Mrs Akita appealed for support from the government, stakeholders, parents and corporate organisations to assist the reading clubs to promote  their objectives.

“Social media English is bad”

The Member of Parliament for the Korle Klottey Constituency, Dr Zenator Agyeman-Rawlings who chaired the event, bemoaned the level of bad English used among the youth, especially on social media.

“The youth need to use good English when using social media because interacting in shorthand writing does  not encourage writing good English”, she urged.

While urging teachers to use their authority to encourage students to read, she advised students and pupils not to read for examinations only but for the joy of it.

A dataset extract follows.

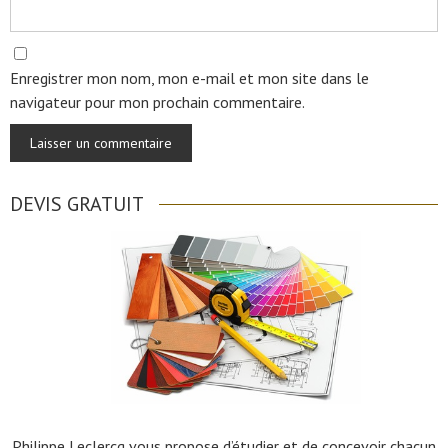
Enregistrer mon nom, mon e-mail et mon site dans le
navigateur pour mon prochain commentaire.
DEVIS GRATUIT
Philippe Leclercq vous propose d’étudier et de concevoir chacun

An educationist, Mrs Ewura-Abena Ahwoi, also underscored the need for students and pupils to read for information as well as broaden their perspective and knowledge.

Relevance of the club

The Greater Accra Regional Librarian and Patron of the Readers Club, Mr Guy Amarteifio, urged members of the readers club  to read on selected topics to equip themselves with knowledge.

“It is the only means by which pupils and students may learn other skills which are very necessary in life but are not taught in the classroom,” he stated.

Additionally, he said the new skills acquired from reading made the children result oriented.